(Passage provided):
#####

Here are exhibited, likewise, the gracious operations of His power and wisdom who says, "The ransomed of the Lord shall return and come to Zion, with songs and everlasting joy upon their heads." Had his soul's salvation rested on his believing, as some would tell us, he had not have been where he is. Grace begins, grace carries on, grace performs, and finally completes, the grand work of eternal redemption.
In this brief narrative appears, moreover, the peace and joy a knowledge of sin forgiven and peace secured produces in the soul. Oh, the blissful truth, "Redemption through His blood, the forgiveness of sins, according to the riches of His grace." To taste this, to know this, exceeds ten thousand worlds of sordid treasure—transcends the highest delights of this terrestrial sphere. How did his happy soul rejoice "with joy unspeakable and full of glory"!

#####

(Prompt 1): Reproduce the passage on grace and redemption word for word from "Here are exhibited, likewise, the" to "of eternal redemption.".
(Prompt 2): Extend the passage on grace and redemption, picking up after its final sentence.
The rows play no part in any of the work here.

#####

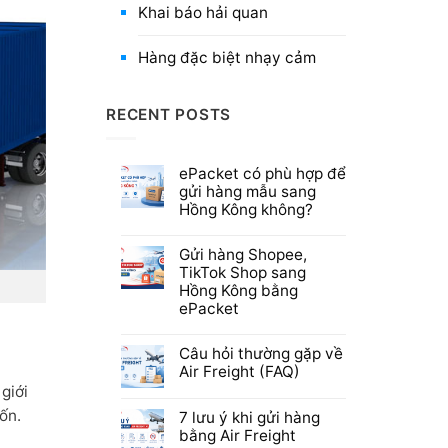
Khai báo hải quan
Hàng đặc biệt nhạy cảm
RECENT POSTS
ePacket có phù hợp để
gửi hàng mẫu sang
Hồng Kông không?
Gửi hàng Shopee,
TikTok Shop sang
Hồng Kông bằng
ePacket
Câu hỏi thường gặp về
Air Freight (FAQ)
giới
ốn.
7 lưu ý khi gửi hàng
bằng Air Freight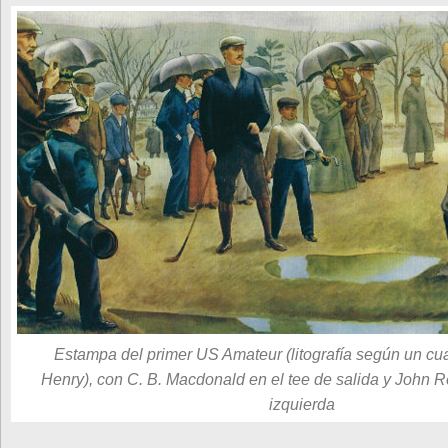
Estampa del primer US Amateur (litografía según un cu
Henry), con C. B. Macdonald en el tee de salida y John R
izquierda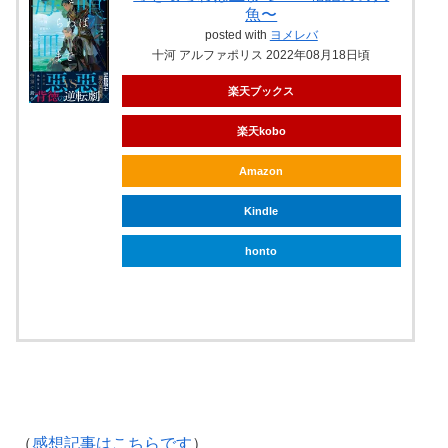
魚〜
posted with
ヨメレバ
十河 アルファポリス 2022年08月18日頃
楽天ブックス
楽天kobo
Amazon
Kindle
honto
ebookjapan
（
感想記事はこちらです
）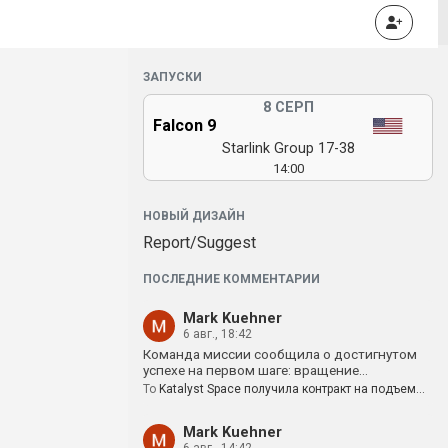
ЗАПУСКИ
8 СЕРП
Falcon 9
Starlink Group 17-38
14:00
НОВЫЙ ДИЗАЙН
Report/Suggest
ПОСЛЕДНИЕ КОММЕНТАРИИ
Mark Kuehner
6 авг., 18:42
Команда миссии сообщила о достигнутом
успехе на первом шаге: вращение…
To
Katalyst Space получила контракт на подъем…
Mark Kuehner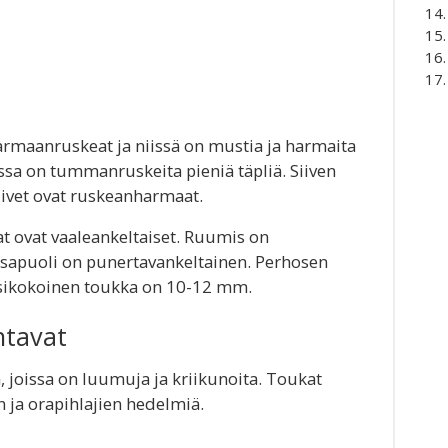
armaanruskeat ja niissä on mustia ja harmaita
assa on tummanruskeita pieniä täpliä. Siiven
iivet ovat ruskeanharmaat.
 ovat vaaleankeltaiset. Ruumis on
tsapuoli on punertavankeltainen. Perhosen
ysikokoinen toukka on 10-12 mm.
ntavat
 joissa on luumuja ja kriikunoita. Toukat
 ja orapihlajien hedelmiä.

#####

(Output 1):
Here are exhibited, likewise, the gracious operations of His power and wisdom who says, "The ransomed of the Lord shall return and come to Zion, with songs and everlasting joy upon their heads." Had his soul's salvation rested on his believing, as some would tell us, he had not have been where he is. Grace begins, grace carries on, grace performs, and finally completes, the grand work of eternal redemption.

(Output 2):
But he has long entered his rest. He has forgotten to mourn, and loudly sings the praises of the Lamb.
Where is my reader? Is he pursuing the wind, and hunting after the shadowy trifles of earth? Is he attempting by creature works to make his peace with God?
Doomed to total disappointment and eternal condemnation are all those who die in such hostility to the way of peace and Heaven's declared will! Oh, delusion! worse than madness! "He that believeth not shall be damned!" No salvation but by a living faith in the Lamb of God and His all-perfect work.